Sementara terkait jumlah keseluruhan penyaluran pembiayaan Ultra Mikro (UMi) hingga 31 Juli 2024 mencapai 3.788 debitur dengan total penyaluran sebesar Rp18,18 miliar. Kota Pontianak menjadi wilayah dengan jumlah keseluruhan debitur UMi paling banyak yaitu 723 debitur dengan total penyaluran sebesar Rp3,32 miliar diikuti oleh Kabupaten Sanggau sebesar Rp2,91 miliar.

“Tren penyaluran UMi pada tahun 2024 juga mengalami penurunan dibandingkan dengan periode tahun sebelumnya,” kata dia.

Menurut dia, berdasarkan hasil diskusi dengan lembaga penyalur KUR kemudian UMi serta OJK, beberapa penyebab terjadinya penurunan penyaluran KUR serta UMi di area antaranya adalah adanya persaingan dengan fintech yang sangat mudah dalam pencairannya juga publikasi/promosinya yang tersebut mengikuti perkembangan zaman.

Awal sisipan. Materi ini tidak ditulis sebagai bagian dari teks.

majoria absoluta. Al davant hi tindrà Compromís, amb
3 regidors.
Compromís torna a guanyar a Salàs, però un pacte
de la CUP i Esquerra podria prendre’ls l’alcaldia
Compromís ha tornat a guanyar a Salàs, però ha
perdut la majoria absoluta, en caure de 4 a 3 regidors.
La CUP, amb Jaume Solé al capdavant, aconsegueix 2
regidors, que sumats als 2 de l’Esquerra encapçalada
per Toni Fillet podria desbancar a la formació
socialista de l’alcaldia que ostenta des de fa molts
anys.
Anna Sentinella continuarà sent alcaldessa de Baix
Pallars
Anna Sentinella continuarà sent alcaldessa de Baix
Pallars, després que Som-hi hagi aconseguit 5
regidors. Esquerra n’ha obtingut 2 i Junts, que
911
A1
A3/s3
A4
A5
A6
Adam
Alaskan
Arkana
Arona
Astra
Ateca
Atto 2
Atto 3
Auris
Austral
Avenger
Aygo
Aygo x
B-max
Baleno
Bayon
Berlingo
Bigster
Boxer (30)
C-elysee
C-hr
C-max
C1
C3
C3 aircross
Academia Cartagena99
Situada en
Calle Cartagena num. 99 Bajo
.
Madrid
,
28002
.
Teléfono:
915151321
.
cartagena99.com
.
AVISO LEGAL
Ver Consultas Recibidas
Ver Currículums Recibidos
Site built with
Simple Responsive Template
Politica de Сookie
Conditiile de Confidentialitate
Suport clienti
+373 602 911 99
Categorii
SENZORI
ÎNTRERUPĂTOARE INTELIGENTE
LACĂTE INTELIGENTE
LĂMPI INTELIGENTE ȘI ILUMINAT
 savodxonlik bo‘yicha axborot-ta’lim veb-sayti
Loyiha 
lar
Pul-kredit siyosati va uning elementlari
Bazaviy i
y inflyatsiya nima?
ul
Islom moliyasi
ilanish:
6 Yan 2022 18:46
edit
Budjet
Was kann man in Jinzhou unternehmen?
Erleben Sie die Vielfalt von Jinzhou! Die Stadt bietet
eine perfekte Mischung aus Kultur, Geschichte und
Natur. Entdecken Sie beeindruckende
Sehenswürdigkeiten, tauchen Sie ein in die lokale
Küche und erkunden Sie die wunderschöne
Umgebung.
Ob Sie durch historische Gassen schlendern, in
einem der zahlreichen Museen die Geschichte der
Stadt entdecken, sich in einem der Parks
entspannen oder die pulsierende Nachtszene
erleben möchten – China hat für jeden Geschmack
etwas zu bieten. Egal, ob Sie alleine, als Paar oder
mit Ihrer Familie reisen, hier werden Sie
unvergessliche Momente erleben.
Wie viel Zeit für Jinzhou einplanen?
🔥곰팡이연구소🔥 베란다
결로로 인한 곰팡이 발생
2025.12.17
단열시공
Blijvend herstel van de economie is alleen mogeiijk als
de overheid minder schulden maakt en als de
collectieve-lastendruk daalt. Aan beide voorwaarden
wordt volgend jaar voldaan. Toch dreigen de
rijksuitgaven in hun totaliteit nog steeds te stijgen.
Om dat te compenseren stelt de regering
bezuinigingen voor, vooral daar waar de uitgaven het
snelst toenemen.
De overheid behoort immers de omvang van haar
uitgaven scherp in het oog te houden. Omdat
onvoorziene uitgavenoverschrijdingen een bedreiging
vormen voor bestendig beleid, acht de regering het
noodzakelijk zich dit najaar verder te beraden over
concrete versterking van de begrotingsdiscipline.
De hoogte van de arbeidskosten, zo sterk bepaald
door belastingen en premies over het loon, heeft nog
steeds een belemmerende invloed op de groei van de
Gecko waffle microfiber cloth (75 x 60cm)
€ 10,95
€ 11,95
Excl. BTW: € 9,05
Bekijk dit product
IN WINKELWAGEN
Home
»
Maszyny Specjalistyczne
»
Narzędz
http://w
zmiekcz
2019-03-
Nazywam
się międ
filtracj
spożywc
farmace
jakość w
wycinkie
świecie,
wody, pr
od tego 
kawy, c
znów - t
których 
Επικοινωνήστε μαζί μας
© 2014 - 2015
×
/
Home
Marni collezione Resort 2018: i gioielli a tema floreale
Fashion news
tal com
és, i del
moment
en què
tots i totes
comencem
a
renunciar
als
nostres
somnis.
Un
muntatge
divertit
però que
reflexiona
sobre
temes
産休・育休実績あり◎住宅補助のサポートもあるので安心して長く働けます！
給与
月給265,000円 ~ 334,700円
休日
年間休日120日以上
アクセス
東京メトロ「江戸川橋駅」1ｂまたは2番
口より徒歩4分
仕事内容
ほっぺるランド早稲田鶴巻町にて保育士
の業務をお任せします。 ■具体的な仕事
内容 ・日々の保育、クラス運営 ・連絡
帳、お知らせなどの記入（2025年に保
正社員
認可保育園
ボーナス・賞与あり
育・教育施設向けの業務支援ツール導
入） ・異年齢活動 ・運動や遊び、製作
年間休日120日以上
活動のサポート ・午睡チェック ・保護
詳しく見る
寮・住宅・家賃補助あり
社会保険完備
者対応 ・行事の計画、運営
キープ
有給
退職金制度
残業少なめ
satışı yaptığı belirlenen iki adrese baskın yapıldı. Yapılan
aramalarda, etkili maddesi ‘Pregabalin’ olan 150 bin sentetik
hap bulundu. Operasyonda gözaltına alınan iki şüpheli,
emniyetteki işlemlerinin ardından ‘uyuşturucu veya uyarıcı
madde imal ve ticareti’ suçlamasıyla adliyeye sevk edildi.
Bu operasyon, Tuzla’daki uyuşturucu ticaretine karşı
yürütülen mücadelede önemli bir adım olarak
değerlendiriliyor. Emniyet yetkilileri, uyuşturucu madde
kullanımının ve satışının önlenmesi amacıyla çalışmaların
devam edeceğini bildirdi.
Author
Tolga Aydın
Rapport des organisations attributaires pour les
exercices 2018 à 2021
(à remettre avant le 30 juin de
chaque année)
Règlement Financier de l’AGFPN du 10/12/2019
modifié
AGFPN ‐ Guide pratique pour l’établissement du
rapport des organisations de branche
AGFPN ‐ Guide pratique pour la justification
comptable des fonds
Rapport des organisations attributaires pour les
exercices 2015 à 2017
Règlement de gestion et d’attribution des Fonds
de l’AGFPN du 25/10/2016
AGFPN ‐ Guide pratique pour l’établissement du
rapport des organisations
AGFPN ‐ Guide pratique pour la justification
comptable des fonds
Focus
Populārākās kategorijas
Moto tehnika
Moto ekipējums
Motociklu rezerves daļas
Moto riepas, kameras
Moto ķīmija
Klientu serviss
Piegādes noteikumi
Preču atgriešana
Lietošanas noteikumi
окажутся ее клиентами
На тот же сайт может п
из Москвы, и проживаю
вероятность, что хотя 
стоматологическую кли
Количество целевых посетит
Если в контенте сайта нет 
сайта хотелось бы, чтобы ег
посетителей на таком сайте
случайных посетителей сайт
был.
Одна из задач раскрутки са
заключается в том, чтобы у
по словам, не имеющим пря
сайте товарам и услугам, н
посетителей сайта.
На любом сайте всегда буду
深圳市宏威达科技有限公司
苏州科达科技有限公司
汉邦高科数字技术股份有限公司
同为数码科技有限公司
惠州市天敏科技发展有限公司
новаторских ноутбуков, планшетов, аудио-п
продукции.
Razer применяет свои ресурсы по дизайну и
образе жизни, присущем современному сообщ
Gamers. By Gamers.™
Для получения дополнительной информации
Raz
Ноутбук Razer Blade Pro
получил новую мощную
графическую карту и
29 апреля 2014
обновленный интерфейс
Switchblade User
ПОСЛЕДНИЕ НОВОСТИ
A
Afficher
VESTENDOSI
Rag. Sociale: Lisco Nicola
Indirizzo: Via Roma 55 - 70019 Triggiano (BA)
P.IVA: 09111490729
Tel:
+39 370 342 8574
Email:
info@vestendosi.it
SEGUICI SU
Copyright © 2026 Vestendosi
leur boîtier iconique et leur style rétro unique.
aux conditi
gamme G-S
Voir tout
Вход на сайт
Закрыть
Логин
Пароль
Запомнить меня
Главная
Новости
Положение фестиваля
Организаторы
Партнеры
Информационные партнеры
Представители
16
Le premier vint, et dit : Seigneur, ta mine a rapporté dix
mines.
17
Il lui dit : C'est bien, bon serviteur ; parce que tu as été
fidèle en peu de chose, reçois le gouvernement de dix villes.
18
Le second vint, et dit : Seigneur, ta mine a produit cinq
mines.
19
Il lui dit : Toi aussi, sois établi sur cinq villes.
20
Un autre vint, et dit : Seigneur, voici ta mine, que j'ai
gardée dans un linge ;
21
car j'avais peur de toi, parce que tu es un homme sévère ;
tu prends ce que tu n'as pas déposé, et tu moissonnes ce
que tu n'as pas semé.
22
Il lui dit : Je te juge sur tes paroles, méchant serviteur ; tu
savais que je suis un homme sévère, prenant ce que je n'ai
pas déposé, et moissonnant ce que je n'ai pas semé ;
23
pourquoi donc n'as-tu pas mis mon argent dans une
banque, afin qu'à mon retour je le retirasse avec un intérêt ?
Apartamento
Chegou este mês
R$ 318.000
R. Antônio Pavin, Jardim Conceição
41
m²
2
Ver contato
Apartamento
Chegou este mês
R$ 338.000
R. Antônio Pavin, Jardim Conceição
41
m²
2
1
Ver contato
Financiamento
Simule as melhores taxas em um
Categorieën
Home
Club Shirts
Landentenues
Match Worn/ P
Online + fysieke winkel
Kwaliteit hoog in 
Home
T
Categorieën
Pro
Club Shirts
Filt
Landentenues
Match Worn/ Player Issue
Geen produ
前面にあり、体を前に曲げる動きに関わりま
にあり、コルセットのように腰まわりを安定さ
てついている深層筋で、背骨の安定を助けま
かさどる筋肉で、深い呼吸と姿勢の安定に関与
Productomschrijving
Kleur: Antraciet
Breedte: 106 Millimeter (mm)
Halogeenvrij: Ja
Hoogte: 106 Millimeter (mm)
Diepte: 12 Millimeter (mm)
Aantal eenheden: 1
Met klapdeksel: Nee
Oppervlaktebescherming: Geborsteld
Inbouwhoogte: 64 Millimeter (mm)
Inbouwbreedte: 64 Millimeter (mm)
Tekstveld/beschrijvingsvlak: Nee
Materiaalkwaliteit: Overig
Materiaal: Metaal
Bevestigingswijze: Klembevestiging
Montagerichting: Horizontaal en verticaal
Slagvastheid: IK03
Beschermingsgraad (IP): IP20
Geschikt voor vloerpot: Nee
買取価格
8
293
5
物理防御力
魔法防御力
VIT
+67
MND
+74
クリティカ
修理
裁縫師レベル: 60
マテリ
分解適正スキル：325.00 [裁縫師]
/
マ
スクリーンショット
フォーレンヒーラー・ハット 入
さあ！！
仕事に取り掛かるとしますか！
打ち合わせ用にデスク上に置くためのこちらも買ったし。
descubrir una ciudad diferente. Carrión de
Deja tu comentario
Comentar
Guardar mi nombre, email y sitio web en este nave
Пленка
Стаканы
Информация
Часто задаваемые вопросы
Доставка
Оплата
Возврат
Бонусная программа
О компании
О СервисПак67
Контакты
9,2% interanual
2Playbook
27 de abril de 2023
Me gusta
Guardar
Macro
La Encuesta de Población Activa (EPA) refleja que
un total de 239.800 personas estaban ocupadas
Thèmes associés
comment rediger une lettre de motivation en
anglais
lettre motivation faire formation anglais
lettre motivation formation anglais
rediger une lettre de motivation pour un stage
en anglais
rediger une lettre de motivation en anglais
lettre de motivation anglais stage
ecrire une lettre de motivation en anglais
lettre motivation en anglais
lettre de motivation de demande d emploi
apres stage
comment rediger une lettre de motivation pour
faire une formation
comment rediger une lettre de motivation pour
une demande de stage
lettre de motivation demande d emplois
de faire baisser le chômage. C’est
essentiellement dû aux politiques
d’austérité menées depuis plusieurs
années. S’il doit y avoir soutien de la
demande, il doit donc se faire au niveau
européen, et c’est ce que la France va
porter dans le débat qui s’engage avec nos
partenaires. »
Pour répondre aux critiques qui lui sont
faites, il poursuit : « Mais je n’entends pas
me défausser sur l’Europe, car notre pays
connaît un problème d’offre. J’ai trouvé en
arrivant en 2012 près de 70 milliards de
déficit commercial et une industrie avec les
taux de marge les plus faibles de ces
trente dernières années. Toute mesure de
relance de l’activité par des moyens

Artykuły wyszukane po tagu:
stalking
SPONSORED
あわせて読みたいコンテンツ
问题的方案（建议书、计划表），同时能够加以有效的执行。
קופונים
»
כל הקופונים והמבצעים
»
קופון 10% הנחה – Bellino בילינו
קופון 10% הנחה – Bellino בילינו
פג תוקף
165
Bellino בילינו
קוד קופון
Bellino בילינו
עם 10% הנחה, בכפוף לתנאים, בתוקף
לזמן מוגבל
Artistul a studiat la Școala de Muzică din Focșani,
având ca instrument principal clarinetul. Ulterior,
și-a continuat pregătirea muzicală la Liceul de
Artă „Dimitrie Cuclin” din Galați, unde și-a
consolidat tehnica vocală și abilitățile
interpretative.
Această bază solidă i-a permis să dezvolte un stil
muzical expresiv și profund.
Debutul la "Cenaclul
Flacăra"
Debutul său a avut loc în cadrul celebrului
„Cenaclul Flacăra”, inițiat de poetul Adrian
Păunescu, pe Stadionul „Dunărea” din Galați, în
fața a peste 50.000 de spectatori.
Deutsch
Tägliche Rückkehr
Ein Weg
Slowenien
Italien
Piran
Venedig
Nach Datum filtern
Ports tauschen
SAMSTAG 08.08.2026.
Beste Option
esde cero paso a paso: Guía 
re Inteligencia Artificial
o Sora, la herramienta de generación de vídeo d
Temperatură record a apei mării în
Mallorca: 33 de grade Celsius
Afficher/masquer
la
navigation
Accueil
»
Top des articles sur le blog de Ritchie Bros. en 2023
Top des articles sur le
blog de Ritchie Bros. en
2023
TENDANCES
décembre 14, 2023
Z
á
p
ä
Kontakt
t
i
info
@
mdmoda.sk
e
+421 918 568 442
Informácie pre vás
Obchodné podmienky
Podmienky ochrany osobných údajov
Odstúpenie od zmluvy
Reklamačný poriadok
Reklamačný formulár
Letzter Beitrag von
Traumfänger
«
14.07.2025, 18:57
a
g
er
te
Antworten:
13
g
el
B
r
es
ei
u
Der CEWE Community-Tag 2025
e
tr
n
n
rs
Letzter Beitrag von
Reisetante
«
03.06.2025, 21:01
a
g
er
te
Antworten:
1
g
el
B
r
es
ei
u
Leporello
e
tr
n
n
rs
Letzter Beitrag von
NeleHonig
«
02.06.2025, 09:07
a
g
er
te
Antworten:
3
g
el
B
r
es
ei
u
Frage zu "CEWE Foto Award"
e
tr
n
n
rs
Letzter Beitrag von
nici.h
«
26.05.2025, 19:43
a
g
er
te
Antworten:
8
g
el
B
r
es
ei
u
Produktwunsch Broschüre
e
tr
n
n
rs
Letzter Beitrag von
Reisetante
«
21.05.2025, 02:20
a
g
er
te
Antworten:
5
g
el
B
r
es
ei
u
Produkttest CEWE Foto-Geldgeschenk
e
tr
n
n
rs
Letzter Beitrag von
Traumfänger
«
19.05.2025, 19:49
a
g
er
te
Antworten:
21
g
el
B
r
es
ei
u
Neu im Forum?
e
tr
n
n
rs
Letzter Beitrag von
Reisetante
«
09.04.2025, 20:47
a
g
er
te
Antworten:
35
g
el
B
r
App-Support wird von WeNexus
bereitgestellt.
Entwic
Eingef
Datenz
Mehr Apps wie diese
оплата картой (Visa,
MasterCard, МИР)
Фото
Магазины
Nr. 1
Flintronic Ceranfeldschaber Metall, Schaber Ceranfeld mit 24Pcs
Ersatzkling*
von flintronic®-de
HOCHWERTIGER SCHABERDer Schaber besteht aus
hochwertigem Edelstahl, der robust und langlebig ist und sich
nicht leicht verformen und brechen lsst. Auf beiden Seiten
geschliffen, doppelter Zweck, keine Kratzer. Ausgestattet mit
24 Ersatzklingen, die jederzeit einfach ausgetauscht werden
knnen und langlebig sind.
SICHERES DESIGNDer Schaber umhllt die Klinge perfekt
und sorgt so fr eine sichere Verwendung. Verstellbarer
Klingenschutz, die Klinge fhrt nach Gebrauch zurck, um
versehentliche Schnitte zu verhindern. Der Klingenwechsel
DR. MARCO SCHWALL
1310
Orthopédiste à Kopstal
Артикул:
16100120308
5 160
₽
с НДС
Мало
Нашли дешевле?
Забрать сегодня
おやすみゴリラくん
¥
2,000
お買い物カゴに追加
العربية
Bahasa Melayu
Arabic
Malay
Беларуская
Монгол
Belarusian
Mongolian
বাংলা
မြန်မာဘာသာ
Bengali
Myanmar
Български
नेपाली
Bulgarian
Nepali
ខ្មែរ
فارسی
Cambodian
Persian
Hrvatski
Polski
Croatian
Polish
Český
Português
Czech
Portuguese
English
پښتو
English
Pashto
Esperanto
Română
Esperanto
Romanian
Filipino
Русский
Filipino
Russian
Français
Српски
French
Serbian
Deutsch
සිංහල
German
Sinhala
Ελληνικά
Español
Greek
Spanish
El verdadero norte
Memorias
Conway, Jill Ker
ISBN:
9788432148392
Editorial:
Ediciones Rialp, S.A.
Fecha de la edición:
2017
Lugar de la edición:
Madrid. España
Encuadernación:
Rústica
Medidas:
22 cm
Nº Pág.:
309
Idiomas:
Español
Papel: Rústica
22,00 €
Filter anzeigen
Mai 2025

Kemudian lokasi lalu jumlah keseluruhan kantor dari perbankan yang kalah saing dengan banyaknya Credit Union dalam Kalbar yang digunakan bahkan lokasinya berada di tempat tengah-tengah desa.

“Selanjutnya adanya pembatasan radius wilayah yang mana dapat dilayani oleh LKBB penyalur pembiayaan Umi. Misalnya PT Pegadaian maksimal 5 km juga KSPPS BUS maksimal 10 km,” kata dia.